Spring is in the air, flowers are blooming and many unwanted puppies and kittens are being born. Unfortunately, there are still many homeless dogs and cats or worse yet, owners who don’t believe in spaying or neutering because they believe it is bad for their pets.
As a teacher who works with students from all over the world, I sometimes wonder if it is cultural. Although, there are many unwanted puppies and kittens born in the United States, if you travel in other countries, you will see many more homeless animals wandering the street.
Personally, I know several educated and intellectual Latin Americans who still believe that neutering their male pets makes their animals somehow less “manly”, and thus refuse to do so.
One of them lives with two male dogs and a female dog and the three cannot be in the same room at the same time, so the two poor males are separately delegated to their time indoors and outdoors, so they won’t fight.

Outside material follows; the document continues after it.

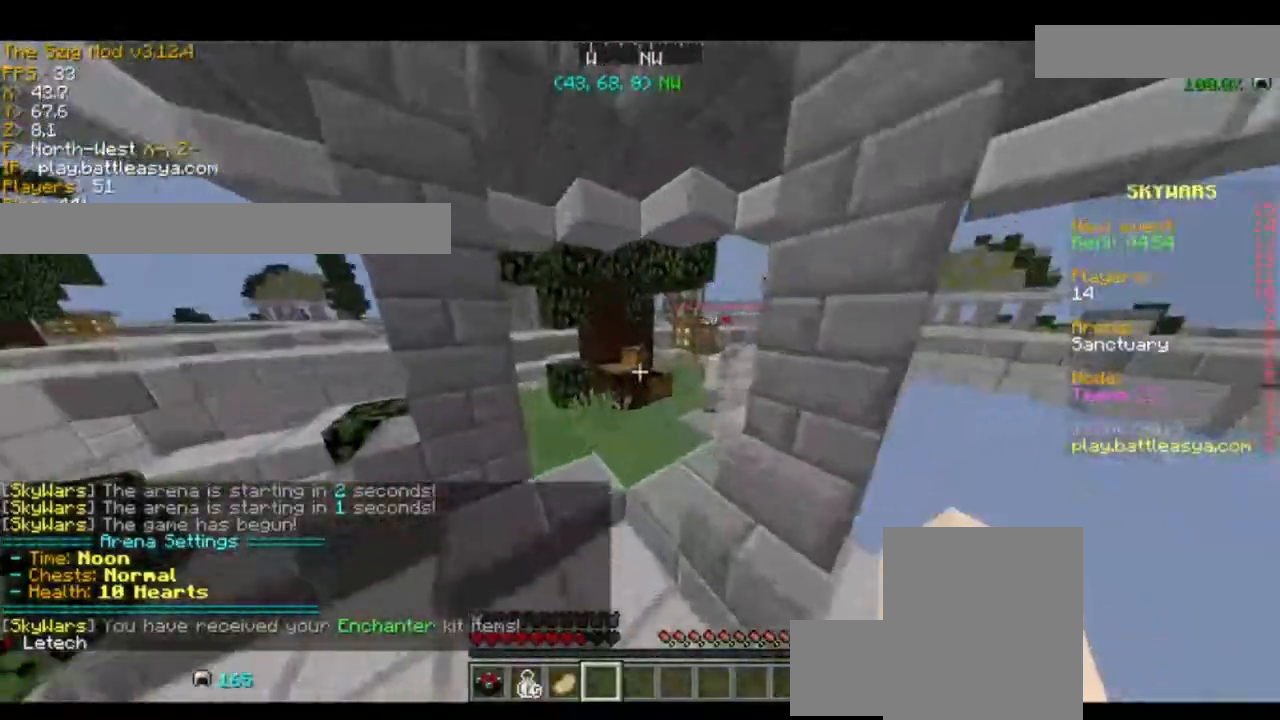
{"keys": ["a", "w"], "mouse": [], "events": [[200, "w", "up"], [301, "w", "down"], [401, "a", "down"]]}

Of course, the solution to a peaceful and united household would be to neuter the dogs, but cultural machismo prevents it ,despite the many sound reasons for spaying or neutering. Most animal organizations, including the Humane Society and the ASPCA, as well as other international animal organizations agree that spaying and neutering helps the animal to live a longer, healthier life
Spaying and neutering reduces or eliminates the odds of breast cancer and dangerous uterine infections in females and prostate problems and testicular cancer in males. It can prevent behavioral problems, such as the above fighting.

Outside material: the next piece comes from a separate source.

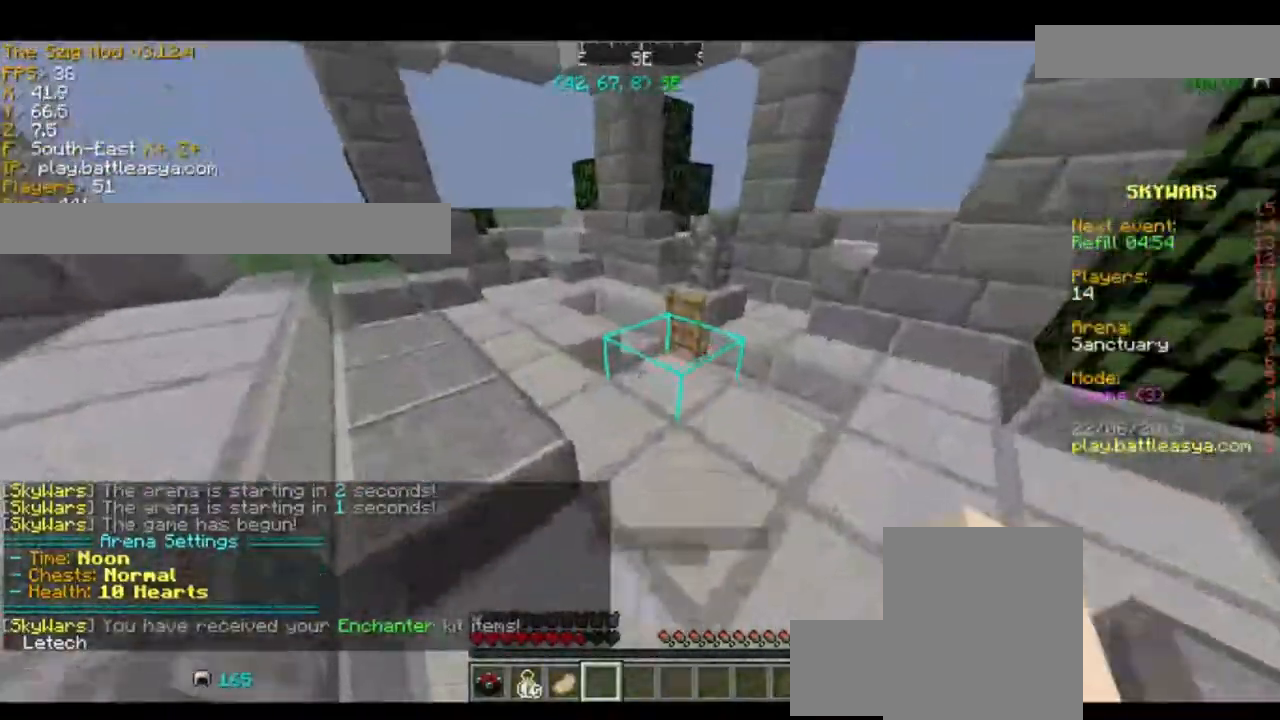
{"keys": ["w"], "mouse": [], "events": [[200, "a", "up"]]}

Spaying and neutering also reduces the number of homeless pets. To quote Dr. Gary Weitzman, president and CEO of the San Diego Humane Society and SPCA, “Spaying and neutering is the best way to address animal homelessness. By preventing unwanted and unplanned litters, we can reduce the number of homeless animals in local shelters.”
He continues, “This is why San Diego Humane Society began our needs-based community spay/neuter program nearly four years ago. Without this program, there would be few options for accessible spay/neuter services, which would make our job of eliminating animal homelessness that much more of a challenge.”
Friends of Humane Society Tijuana regularly holds mobile spay and neuter clinics around Baja California. They also educate the public on the importance of doing so.
Let us hope the number of low-cost spay and neuter clinics grows, not only in the United States, but around the world, so people of all incomes have that option. Finally, more education on this matter should also be more widespread and available.